If the description of a patent allows an indeterminate, unclearly large number of claims from this patent, it can be invalidated. The U. S. Federal Appeals Court ruled whether the term “effective to catalyze” justifies a patent claim.
No objective boundaries for “effective”
The main focus of the dispute is a corresponding patent of BASF Corp. and its opponent is Johnson Matthey Inc. (No. 2016-1770,2017 WL 5559629). The patent of BASF Corp. (No. 8.524.185) describes a partially double-layered arrangement of materials that is “effective to catalyze” exhaust gases. In 2014, BASF sued its competitor Johnson Matthey Inc. for infringement of this patent. Johnson Matthey objected.
The defendant Johnson Matthey focused on catalytic materials and argued that the language was “effective to catalyze” and that there were no objective limits to the required effectiveness or measurement of effectiveness.
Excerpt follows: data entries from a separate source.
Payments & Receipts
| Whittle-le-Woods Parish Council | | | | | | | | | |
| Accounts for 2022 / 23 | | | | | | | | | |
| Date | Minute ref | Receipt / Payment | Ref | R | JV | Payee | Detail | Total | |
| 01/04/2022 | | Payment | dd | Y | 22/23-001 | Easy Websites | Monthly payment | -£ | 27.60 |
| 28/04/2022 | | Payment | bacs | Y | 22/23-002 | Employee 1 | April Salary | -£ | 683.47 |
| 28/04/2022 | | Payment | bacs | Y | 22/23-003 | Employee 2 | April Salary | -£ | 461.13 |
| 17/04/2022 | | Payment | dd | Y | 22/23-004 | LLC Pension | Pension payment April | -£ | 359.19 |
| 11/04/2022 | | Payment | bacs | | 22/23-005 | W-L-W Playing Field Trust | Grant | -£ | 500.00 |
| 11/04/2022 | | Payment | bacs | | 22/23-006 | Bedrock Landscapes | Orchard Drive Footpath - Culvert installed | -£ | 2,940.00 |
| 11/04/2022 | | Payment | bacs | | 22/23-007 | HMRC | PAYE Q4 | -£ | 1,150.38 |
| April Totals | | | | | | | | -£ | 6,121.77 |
The U. S. District Court Delaware agreed with Johnson and ruled that the claims under the BASF patent are too vague under 35 U. S. C. and are therefore invalid.
BASF victorious before U.S. Court of Appeals for the Federal Circuit
The U. S. Court of Appeals for the Federal Circuit has recently, at the end of 2017, annulled the decision of the U. S. District Court Delaware . U. S. Court of Appeals decided that the invention was based on a two-layer structure, not on the selection of certain catalysts or materials. The U. S. Court of Appeals considered it important in this context that there was no dispute about the materials that were able to catalyze the claimed reactions and that there were objective tests to determine the effectiveness of the catalysts.
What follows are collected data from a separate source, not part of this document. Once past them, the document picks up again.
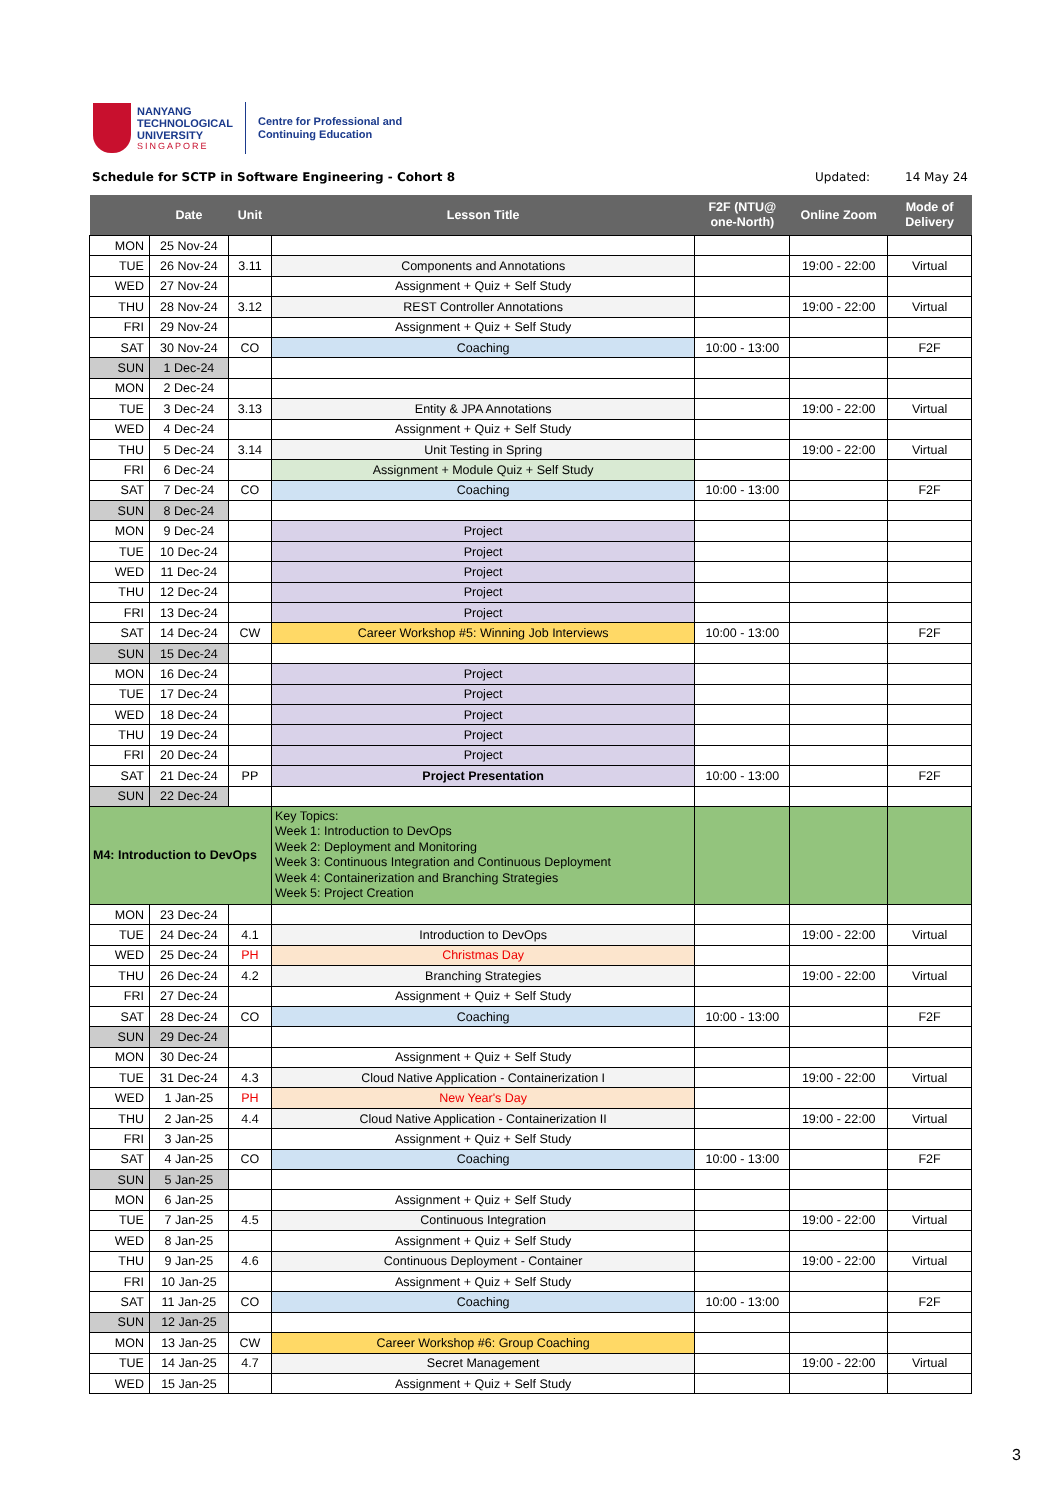NANYANG
TECHNOLOGICAL
UNIVERSITY
SINGAPORE
Centre for Professional and
Continuing Education
Schedule for SCTP in Software Engineering - Cohort 8 Updated: 14 May 24
| | Date | Unit | Lesson Title | F2F (NTU@ one-North) | Online Zoom | Mode of Delivery |
| --- | --- | --- | --- | --- | --- | --- |
| MON | 25 Nov-24 | | | | | |
| TUE | 26 Nov-24 | 3.11 | Components and Annotations | | 19:00 - 22:00 | Virtual |
| WED | 27 Nov-24 | | Assignment + Quiz + Self Study | | | |
| THU | 28 Nov-24 | 3.12 | REST Controller Annotations | | 19:00 - 22:00 | Virtual |
| FRI | 29 Nov-24 | | Assignment + Quiz + Self Study | | | |
| SAT | 30 Nov-24 | CO | Coaching | 10:00 - 13:00 | | F2F |
| SUN | 1 Dec-24 | | | | | |
| MON | 2 Dec-24 | | | | | |
| TUE | 3 Dec-24 | 3.13 | Entity & JPA Annotations | | 19:00 - 22:00 | Virtual |
| WED | 4 Dec-24 | | Assignment + Quiz + Self Study | | | |
| THU | 5 Dec-24 | 3.14 | Unit Testing in Spring | | 19:00 - 22:00 | Virtual |
| FRI | 6 Dec-24 | | Assignment + Module Quiz + Self Study | | | |
| SAT | 7 Dec-24 | CO | Coaching | 10:00 - 13:00 | | F2F |
| SUN | 8 Dec-24 | | | | | |
| MON | 9 Dec-24 | | Project | | | |
| TUE | 10 Dec-24 | | Project | | | |
| WED | 11 Dec-24 | | Project | | | |
| THU | 12 Dec-24 | | Project | | | |
| FRI | 13 Dec-24 | | Project | | | |
| SAT | 14 Dec-24 | CW | Career Workshop #5: Winning Job Interviews | 10:00 - 13:00 | | F2F |
| SUN | 15 Dec-24 | | | | | |
| MON | 16 Dec-24 | | Project | | | |
| TUE | 17 Dec-24 | | Project | | | |
| WED | 18 Dec-24 | | Project | | | |
| THU | 19 Dec-24 | | Project | | | |
| FRI | 20 Dec-24 | | Project | | | |
| SAT | 21 Dec-24 | PP | Project Presentation | 10:00 - 13:00 | | F2F |
| SUN | 22 Dec-24 | | | | | |
| M4: Introduction to DevOps | | | Key Topics: Week 1: Introduction to DevOps Week 2: Deployment and Monitoring Week 3: Continuous Integration and Continuous Deployment Week 4: Containerization and Branching Strategies Week 5: Project Creation | | | |
| MON | 23 Dec-24 | | | | | |
| TUE | 24 Dec-24 | 4.1 | Introduction to DevOps | | 19:00 - 22:00 | Virtual |
| WED | 25 Dec-24 | PH | Christmas Day | | | |
| THU | 26 Dec-24 | 4.2 | Branching Strategies | | 19:00 - 22:00 | Virtual |
| FRI | 27 Dec-24 | | Assignment + Quiz + Self Study | | | |
| SAT | 28 Dec-24 | CO | Coaching | 10:00 - 13:00 | | F2F |
| SUN | 29 Dec-24 | | | | | |
| MON | 30 Dec-24 | | Assignment + Quiz + Self Study | | | |
| TUE | 31 Dec-24 | 4.3 | Cloud Native Application - Containerization I | | 19:00 - 22:00 | Virtual |
| WED | 1 Jan-25 | PH | New Year's Day | | | |
| THU | 2 Jan-25 | 4.4 | Cloud Native Application - Containerization II | | 19:00 - 22:00 | Virtual |
| FRI | 3 Jan-25 | | Assignment + Quiz + Self Study | | | |
| SAT | 4 Jan-25 | CO | Coaching | 10:00 - 13:00 | | F2F |
| SUN | 5 Jan-25 | | | | | |
| MON | 6 Jan-25 | | Assignment + Quiz + Self Study | | | |
| TUE | 7 Jan-25 | 4.5 | Continuous Integration | | 19:00 - 22:00 | Virtual |
| WED | 8 Jan-25 | | Assignment + Quiz + Self Study | | | |
| THU | 9 Jan-25 | 4.6 | Continuous Deployment - Container | | 19:00 - 22:00 | Virtual |
| FRI | 10 Jan-25 | | Assignment + Quiz + Self Study | | | |
| SAT | 11 Jan-25 | CO | Coaching | 10:00 - 13:00 | | F2F |
| SUN | 12 Jan-25 | | | | | |
| MON | 13 Jan-25 | CW | Career Workshop #6: Group Coaching | | | |
| TUE | 14 Jan-25 | 4.7 | Secret Management | | 19:00 - 22:00 | Virtual |
| WED | 15 Jan-25 | | Assignment + Quiz + Self Study | | | |
3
In Nautilus, Inc. v. Biosig Instruments, Inc., 134 p. Ct. 2120 (2014), the Supreme Court has introduced a standard (“reasonable certainty”) for the analysis of the determination of a patent claim applied in a number of lawsuits. Accordingly, a patent according to 35 U. S. C. § 112 is too vague if the claim “fails to inform the skilled workers with reasonable certainty about the scope of the invention”. However, reasonable certainty does not require absolute or mathematical precision.
Ultimately, it is therefore not decided at all whether the term “effective to catalyze” would not actually be too vague for a patent claim. However, because the context of the BASF patent “two-layer structure” was not directly related to the “effective” language in BASF’s patent, the U. S. Court of Appeals for the Federal Circuit confirmed BASF’s patent claim and overturned the decision of the U. S. District Court Delaware.